Multinodular and Vacuolating Neuronal Tumor
By Parag Vijaysingh Patil, MD, DNB
Case Summary
An adult presented with a 1-year history of intermittent nonfocal headaches. Physical examination was unremarkable. Routine laboratory investigations were normal.
Imaging Findings
MRI of the brain ( Figure 1 ) revealed a cluster of multiple nodules in the gray-white matter junction and subcortical white matter in the right superior frontal gyrus. The nodules were hyperintense to gray matter on T2-weighted and FLAIR images, and iso-to-hypointense on T1-weighted images. No restriction was seen on diffusion-weighted images. No blooming was noted on susceptibility-weighted images. The nodules were coalescent, especially toward the gray-white matter junction. Neither mass effect nor contrast enhancement was noted. Based on MRI findings, a diagnosis of multinodular and vacuolating neuronal tumor (MVNT) was presumed, and the patient was offered symptomatic treatment. Follow-up MRI at 18 months later revealed a stable lesion.
Diagnosis
Multinodular and vacuolating neuronal tumor.
Differential diagnosis includes dysembryoplastic neuroepithelial tumor (DNET) and enlarged perivascular spaces.
Discussion
Multinodular and vacuolating neuronal tumor was first described by Huse et al 1 in 2013 as a non-neurocytic, seizure-associated tumor in 10 patients. The entity was subsequently included as a new cytoarchitectural pattern in the 2016 update of the World Health Organization (WHO) classification of tumors of the central nervous system.2 This pattern was thought to be malformative and related to ganglion cell tumors.
In the 2021 classification, 3 this entity is included in WHO grade 1 glioneuronal and neuronal tumors. Genetic alterations in the mitogen-activated protein kinase pathway are found in these tumors.
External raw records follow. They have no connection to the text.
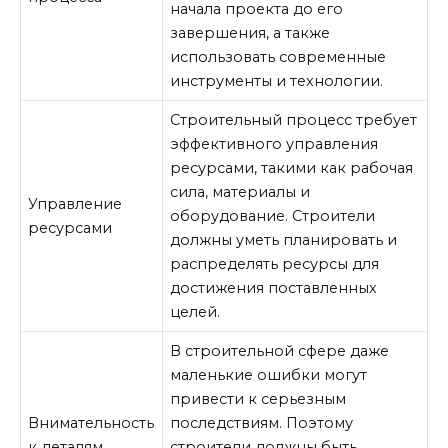
начала проекта до его
завершения, а также
использовать современные
инструменты и технологии.
Строительный процесс требует
эффективного управления
ресурсами, такими как рабочая
сила, материалы и
Управление
оборудование. Строители
ресурсами
должны уметь планировать и
распределять ресурсы для
достижения поставленных
целей.
В строительной сфере даже
маленькие ошибки могут
привести к серьезным
Внимательность
последствиям. Поэтому
к деталям
строители должны быть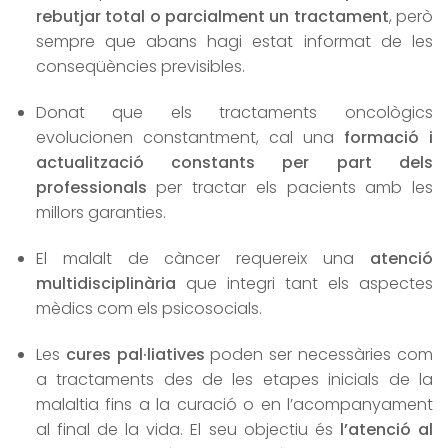
rebutjar total o parcialment un tractament
, però
sempre que abans hagi estat informat de les
conseqüències previsibles.
Donat que els tractaments oncològics
evolucionen constantment, cal una
formació i
actualització constants per part dels
professionals
per tractar els pacients amb les
millors garanties.
El malalt de càncer requereix una
atenció
multidisciplinària
que integri tant els aspectes
mèdics com els psicosocials.
Les
cures pal·liatives
poden ser necessàries com
a tractaments des de les etapes inicials de la
malaltia fins a la curació o en l’acompanyament
al final de la vida. El seu objectiu és
l’atenció al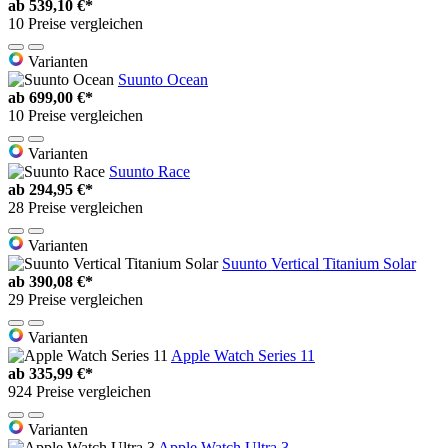
ab
539,10 €*
10 Preise vergleichen
Varianten
Suunto Ocean
ab
699,00 €*
10 Preise vergleichen
Varianten
Suunto Race
ab
294,95 €*
28 Preise vergleichen
Varianten
Suunto Vertical Titanium Solar
ab
390,08 €*
29 Preise vergleichen
Varianten
Apple Watch Series 11
ab
335,99 €*
924 Preise vergleichen
Varianten
Apple Watch Ultra 3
Multinodular and vacuolating neuronal tumors are usually found in adults, with a mean age at presentation of 38-44 years.4 - 7 Most cases present with headache (usually nonfocal) or seizure, while some can be asymptomatic.4 - 7 The parietal lobe is most often involved, followed by the frontal lobe.
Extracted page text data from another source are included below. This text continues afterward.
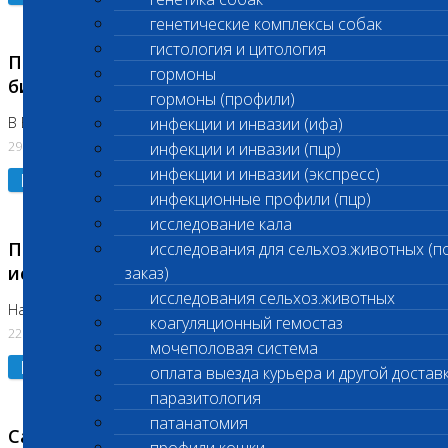
генетические комплексы собак
гистология и цитология
Приостановлено выполнение срочных
гормоны
биохимических исследований
гормоны (профили)
В Бутово 29.07.26
инфекции и инвазии (ифа)
29.07.2026
инфекции и инвазии (пцр)
инфекции и инвазии (экспресс)
Подробнее
инфекционные профили (пцр)
исследование кала
Приостановлено выполнение биохимических
исследования для сельхоз.животных (п
исследований
заказ)
исследования сельхоз.животных
На Нагорной. Код ( 123,310,309)
коагуляционный гемостаз
22.07.2026
мочеполовая система
Подробнее
оплата выезда курьера и другой достав
паразитология
патанатомия
Санитарные дни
Histopathologically, these lesions show neuroepithelial cells arranged as nodules with conspicuous vacuolation. These dysplastic cells are in the deep portion of the cortex, gray-white matter junction, and subcortical white matter, and are oriented perpendicular to the cortical surface.4
Most lesions exhibit typical MRI features. They appear iso-to-hypointense on T1-weighted images and as clusters of well-circumscribed T2-weighted and FLAIR hyperintense nodules in subcortical white matter with or without involvement of overlying cortex.
The nodules demonstrate a “bubbly” appearance on T2-weighted images.4, 5 Abnormal white matter signal can surround these bubble-like lesions, 4, 5 and mass effect is typically absent. The lesions demonstrate neither restricted diffusion nor paramagnetic susceptibility effect. Nunes et al 4 noted one case demonstrating subtle focal contrast enhancement; otherwise, contrast enhancement has not been reported in MVNTs. The imaging features are in keeping with its nonaggressive nature.6
Typical MRI patterns help differentiate MVNTs from DNET, which are cortical lesions, often wedge-shaped with FLAIR hyperintense components and a multicystic appearance. On CT, the lesions may either not be seen or appear as hypodense.5
Biopsy is not required in MVNTs as characteristic MRI features are sufficient for diagnosis. Most lesions are managed conservatively as they are indolent. Surgical resection may be required where seizures or symptoms are attributable to the lesion.4 Surgical resection is generally curative.1
Conclusion
Multinodular and vacuolating neuronal tumors can usually be diagnosed via characteristic MRI features. Familiarity with these lesions may prevent unnecessary biopsy.